### Aim of the task:
Please copy the records below word for word, leaving out the pictures.

### Record set:

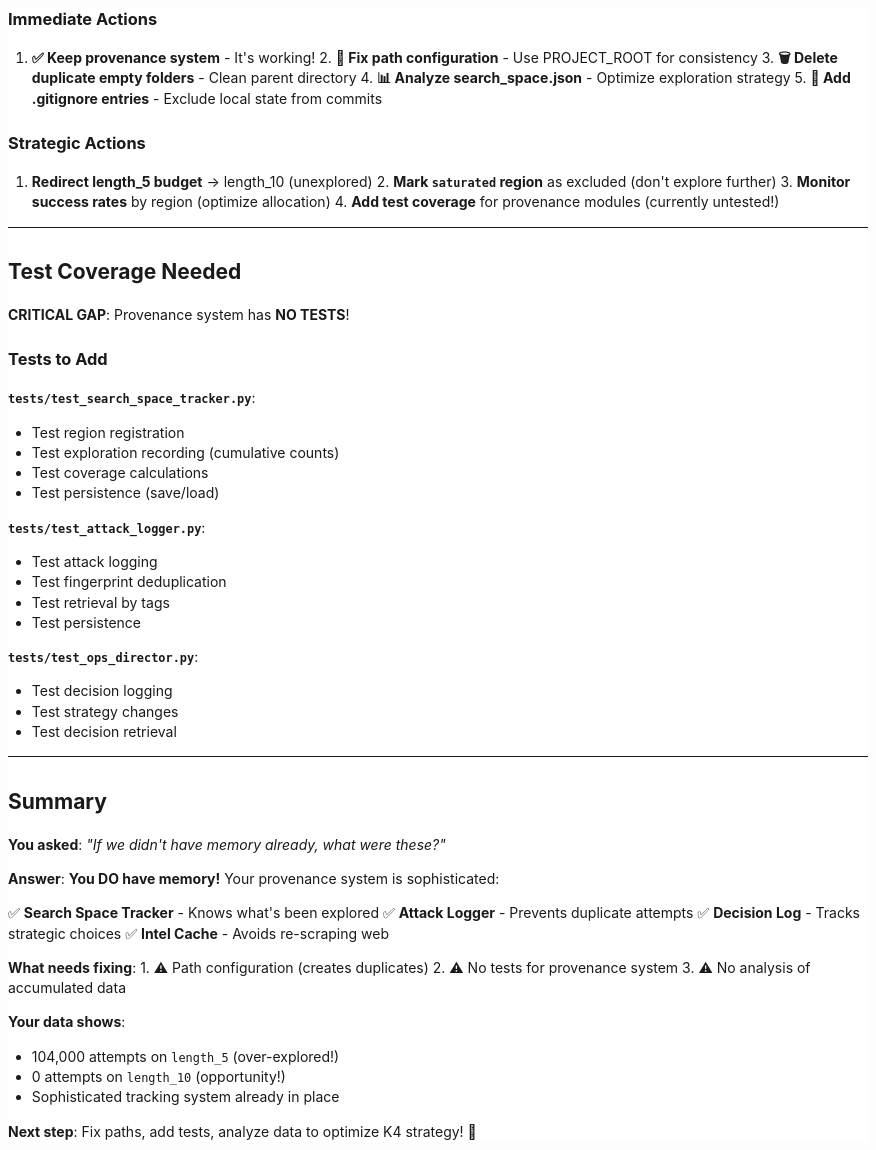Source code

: ### Immediate Actions

1. **✅ Keep provenance system** - It's working! 2. **🔧 Fix path configuration** - Use PROJECT_ROOT for consistency 3.
**🗑️ Delete duplicate empty folders** - Clean parent directory 4. **📊 Analyze search_space.json** - Optimize exploration
strategy 5. **📝 Add .gitignore entries** - Exclude local state from commits

### Strategic Actions

1. **Redirect length_5 budget** → length_10 (unexplored) 2. **Mark `saturated` region** as excluded (don't explore
further) 3. **Monitor success rates** by region (optimize allocation) 4. **Add test coverage** for provenance modules
(currently untested!)

---

## Test Coverage Needed

**CRITICAL GAP**: Provenance system has **NO TESTS**!

### Tests to Add

**`tests/test_search_space_tracker.py`**:
- Test region registration
- Test exploration recording (cumulative counts)
- Test coverage calculations
- Test persistence (save/load)

**`tests/test_attack_logger.py`**:
- Test attack logging
- Test fingerprint deduplication
- Test retrieval by tags
- Test persistence

**`tests/test_ops_director.py`**:
- Test decision logging
- Test strategy changes
- Test decision retrieval

---

## Summary

**You asked**: *"If we didn't have memory already, what were these?"*

**Answer**: **You DO have memory!** Your provenance system is sophisticated:

✅ **Search Space Tracker** - Knows what's been explored ✅ **Attack Logger** - Prevents duplicate attempts ✅ **Decision
Log** - Tracks strategic choices ✅ **Intel Cache** - Avoids re-scraping web

**What needs fixing**: 1. ⚠️ Path configuration (creates duplicates) 2. ⚠️ No tests for provenance system 3. ⚠️ No
analysis of accumulated data

**Your data shows**:
- 104,000 attempts on `length_5` (over-explored!)
- 0 attempts on `length_10` (opportunity!)
- Sophisticated tracking system already in place

**Next step**: Fix paths, add tests, analyze data to optimize K4 strategy! 🎯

### Solution to this problem:
Source code

: ### Immediate Actions

1. **✅ Keep provenance system** - It's working! 2. **🔧 Fix path configuration** - Use PROJECT_ROOT for consistency 3.
**🗑️ Delete duplicate empty folders** - Clean parent directory 4. **📊 Analyze search_space.json** - Optimize exploration
strategy 5. **📝 Add .gitignore entries** - Exclude local state from commits

### Strategic Actions

1. **Redirect length_5 budget** → length_10 (unexplored) 2. **Mark `saturated` region** as excluded (don't explore
further) 3. **Monitor success rates** by region (optimize allocation) 4. **Add test coverage** for provenance modules
(currently untested!)

---

## Test Coverage Needed

**CRITICAL GAP**: Provenance system has **NO TESTS**!

### Tests to Add

**`tests/test_search_space_tracker.py`**:
- Test region registration
- Test exploration recording (cumulative counts)
- Test coverage calculations
- Test persistence (save/load)

**`tests/test_attack_logger.py`**:
- Test attack logging
- Test fingerprint deduplication
- Test retrieval by tags
- Test persistence

**`tests/test_ops_director.py`**:
- Test decision logging
- Test strategy changes
- Test decision retrieval

---

## Summary

**You asked**: *"If we didn't have memory already, what were these?"*

**Answer**: **You DO have memory!** Your provenance system is sophisticated:

✅ **Search Space Tracker** - Knows what's been explored ✅ **Attack Logger** - Prevents duplicate attempts ✅ **Decision
Log** - Tracks strategic choices ✅ **Intel Cache** - Avoids re-scraping web

**What needs fixing**: 1. ⚠️ Path configuration (creates duplicates) 2. ⚠️ No tests for provenance system 3. ⚠️ No
analysis of accumulated data

**Your data shows**:
- 104,000 attempts on `length_5` (over-explored!)
- 0 attempts on `length_10` (opportunity!)
- Sophisticated tracking system already in place

**Next step**: Fix paths, add tests, analyze data to optimize K4 strategy! 🎯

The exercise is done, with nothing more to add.